## What to do
Return each line of the data below that contains the string "depth".
**** Task inputs
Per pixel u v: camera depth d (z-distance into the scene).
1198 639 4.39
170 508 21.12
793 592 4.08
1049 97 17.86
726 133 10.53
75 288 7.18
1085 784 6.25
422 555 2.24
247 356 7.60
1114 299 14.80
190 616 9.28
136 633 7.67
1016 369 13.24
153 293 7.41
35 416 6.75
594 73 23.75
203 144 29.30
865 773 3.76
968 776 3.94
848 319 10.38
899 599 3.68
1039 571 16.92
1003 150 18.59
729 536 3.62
********
**** Task inputs
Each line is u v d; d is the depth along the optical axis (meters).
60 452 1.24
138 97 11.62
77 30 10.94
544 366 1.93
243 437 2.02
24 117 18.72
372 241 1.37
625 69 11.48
********
## Written answer
Per pixel u v: camera depth d (z-distance into the scene).
Each line is u v d; d is the depth along the optical axis (meters).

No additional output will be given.